Edit the entries below so that "Hamburg" becomes "Berlin" wherever it appears, with everything else left as it is.

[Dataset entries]
________________________

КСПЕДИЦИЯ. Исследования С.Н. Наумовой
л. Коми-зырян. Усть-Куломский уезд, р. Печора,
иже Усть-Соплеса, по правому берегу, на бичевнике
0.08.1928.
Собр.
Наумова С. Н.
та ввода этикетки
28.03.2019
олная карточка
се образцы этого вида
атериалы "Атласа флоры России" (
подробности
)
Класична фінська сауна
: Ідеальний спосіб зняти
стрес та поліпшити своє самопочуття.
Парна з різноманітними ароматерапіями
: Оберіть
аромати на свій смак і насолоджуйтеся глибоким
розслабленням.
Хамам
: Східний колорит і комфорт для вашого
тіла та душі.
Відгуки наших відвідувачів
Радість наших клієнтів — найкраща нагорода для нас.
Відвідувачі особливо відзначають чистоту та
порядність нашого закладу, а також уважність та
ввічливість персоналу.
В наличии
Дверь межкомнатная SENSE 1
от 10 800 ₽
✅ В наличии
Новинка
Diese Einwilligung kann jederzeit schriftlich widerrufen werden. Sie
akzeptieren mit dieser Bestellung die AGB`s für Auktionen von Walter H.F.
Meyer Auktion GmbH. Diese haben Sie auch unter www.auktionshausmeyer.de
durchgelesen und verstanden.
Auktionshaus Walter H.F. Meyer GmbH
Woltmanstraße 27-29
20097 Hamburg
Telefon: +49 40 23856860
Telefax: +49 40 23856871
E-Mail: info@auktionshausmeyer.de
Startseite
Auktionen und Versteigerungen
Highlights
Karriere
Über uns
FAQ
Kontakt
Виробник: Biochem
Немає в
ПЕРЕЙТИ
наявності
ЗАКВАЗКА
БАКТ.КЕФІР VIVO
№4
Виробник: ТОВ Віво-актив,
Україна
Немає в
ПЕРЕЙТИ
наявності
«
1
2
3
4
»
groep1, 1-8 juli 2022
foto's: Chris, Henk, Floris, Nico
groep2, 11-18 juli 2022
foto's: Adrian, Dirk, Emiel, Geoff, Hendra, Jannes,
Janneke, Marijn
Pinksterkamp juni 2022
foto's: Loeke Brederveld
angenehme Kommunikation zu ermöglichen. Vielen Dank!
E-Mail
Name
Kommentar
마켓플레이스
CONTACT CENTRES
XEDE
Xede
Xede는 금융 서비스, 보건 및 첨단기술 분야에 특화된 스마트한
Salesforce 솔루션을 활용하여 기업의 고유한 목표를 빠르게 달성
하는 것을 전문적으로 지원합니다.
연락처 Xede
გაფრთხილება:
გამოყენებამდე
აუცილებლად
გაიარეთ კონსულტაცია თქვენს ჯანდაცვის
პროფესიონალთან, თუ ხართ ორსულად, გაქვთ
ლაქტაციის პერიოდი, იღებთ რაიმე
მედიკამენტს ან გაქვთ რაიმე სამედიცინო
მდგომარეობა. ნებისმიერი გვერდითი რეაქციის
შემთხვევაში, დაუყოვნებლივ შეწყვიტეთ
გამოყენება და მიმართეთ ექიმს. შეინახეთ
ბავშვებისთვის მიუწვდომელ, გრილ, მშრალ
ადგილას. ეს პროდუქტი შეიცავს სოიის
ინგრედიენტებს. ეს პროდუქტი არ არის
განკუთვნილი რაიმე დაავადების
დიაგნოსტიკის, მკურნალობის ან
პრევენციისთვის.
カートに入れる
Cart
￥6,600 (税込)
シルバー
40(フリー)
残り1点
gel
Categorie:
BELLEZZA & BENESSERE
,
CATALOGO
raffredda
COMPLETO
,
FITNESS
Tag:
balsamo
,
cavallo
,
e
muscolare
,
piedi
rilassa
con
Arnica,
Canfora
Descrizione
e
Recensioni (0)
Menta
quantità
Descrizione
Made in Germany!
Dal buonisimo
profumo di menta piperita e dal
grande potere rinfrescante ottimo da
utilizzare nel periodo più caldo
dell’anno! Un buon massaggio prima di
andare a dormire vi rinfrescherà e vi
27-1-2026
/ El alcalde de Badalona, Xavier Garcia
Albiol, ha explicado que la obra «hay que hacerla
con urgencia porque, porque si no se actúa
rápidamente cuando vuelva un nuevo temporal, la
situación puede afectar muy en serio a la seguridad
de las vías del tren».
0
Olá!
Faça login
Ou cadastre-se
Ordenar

________________________

▶ **WRITTEN RESPONSE**
КСПЕДИЦИЯ. Исследования С.Н. Наумовой
л. Коми-зырян. Усть-Куломский уезд, р. Печора,
иже Усть-Соплеса, по правому берегу, на бичевнике
0.08.1928.
Собр.
Наумова С. Н.
та ввода этикетки
28.03.2019
олная карточка
се образцы этого вида
атериалы "Атласа флоры России" (
подробности
)
Класична фінська сауна
: Ідеальний спосіб зняти
стрес та поліпшити своє самопочуття.
Парна з різноманітними ароматерапіями
: Оберіть
аромати на свій смак і насолоджуйтеся глибоким
розслабленням.
Хамам
: Східний колорит і комфорт для вашого
тіла та душі.
Відгуки наших відвідувачів
Радість наших клієнтів — найкраща нагорода для нас.
Відвідувачі особливо відзначають чистоту та
порядність нашого закладу, а також уважність та
ввічливість персоналу.
В наличии
Дверь межкомнатная SENSE 1
от 10 800 ₽
✅ В наличии
Новинка
Diese Einwilligung kann jederzeit schriftlich widerrufen werden. Sie
akzeptieren mit dieser Bestellung die AGB`s für Auktionen von Walter H.F.
Meyer Auktion GmbH. Diese haben Sie auch unter www.auktionshausmeyer.de
durchgelesen und verstanden.
Auktionshaus Walter H.F. Meyer GmbH
Woltmanstraße 27-29
20097 Berlin
Telefon: +49 40 23856860
Telefax: +49 40 23856871
E-Mail: info@auktionshausmeyer.de
Startseite
Auktionen und Versteigerungen
Highlights
Karriere
Über uns
FAQ
Kontakt
Виробник: Biochem
Немає в
ПЕРЕЙТИ
наявності
ЗАКВАЗКА
БАКТ.КЕФІР VIVO
№4
Виробник: ТОВ Віво-актив,
Україна
Немає в
ПЕРЕЙТИ
наявності
«
1
2
3
4
»
groep1, 1-8 juli 2022
foto's: Chris, Henk, Floris, Nico
groep2, 11-18 juli 2022
foto's: Adrian, Dirk, Emiel, Geoff, Hendra, Jannes,
Janneke, Marijn
Pinksterkamp juni 2022
foto's: Loeke Brederveld
angenehme Kommunikation zu ermöglichen. Vielen Dank!
E-Mail
Name
Kommentar
마켓플레이스
CONTACT CENTRES
XEDE
Xede
Xede는 금융 서비스, 보건 및 첨단기술 분야에 특화된 스마트한
Salesforce 솔루션을 활용하여 기업의 고유한 목표를 빠르게 달성
하는 것을 전문적으로 지원합니다.
연락처 Xede
გაფრთხილება:
გამოყენებამდე
აუცილებლად
გაიარეთ კონსულტაცია თქვენს ჯანდაცვის
პროფესიონალთან, თუ ხართ ორსულად, გაქვთ
ლაქტაციის პერიოდი, იღებთ რაიმე
მედიკამენტს ან გაქვთ რაიმე სამედიცინო
მდგომარეობა. ნებისმიერი გვერდითი რეაქციის
შემთხვევაში, დაუყოვნებლივ შეწყვიტეთ
გამოყენება და მიმართეთ ექიმს. შეინახეთ
ბავშვებისთვის მიუწვდომელ, გრილ, მშრალ
ადგილას. ეს პროდუქტი შეიცავს სოიის
ინგრედიენტებს. ეს პროდუქტი არ არის
განკუთვნილი რაიმე დაავადების
დიაგნოსტიკის, მკურნალობის ან
პრევენციისთვის.
カートに入れる
Cart
￥6,600 (税込)
シルバー
40(フリー)
残り1点
gel
Categorie:
BELLEZZA & BENESSERE
,
CATALOGO
raffredda
COMPLETO
,
FITNESS
Tag:
balsamo
,
cavallo
,
e
muscolare
,
piedi
rilassa
con
Arnica,
Canfora
Descrizione
e
Recensioni (0)
Menta
quantità
Descrizione
Made in Germany!
Dal buonisimo
profumo di menta piperita e dal
grande potere rinfrescante ottimo da
utilizzare nel periodo più caldo
dell’anno! Un buon massaggio prima di
andare a dormire vi rinfrescherà e vi
27-1-2026
/ El alcalde de Badalona, Xavier Garcia
Albiol, ha explicado que la obra «hay que hacerla
con urgencia porque, porque si no se actúa
rápidamente cuando vuelva un nuevo temporal, la
situación puede afectar muy en serio a la seguridad
de las vías del tren».
0
Olá!
Faça login
Ou cadastre-se
Ordenar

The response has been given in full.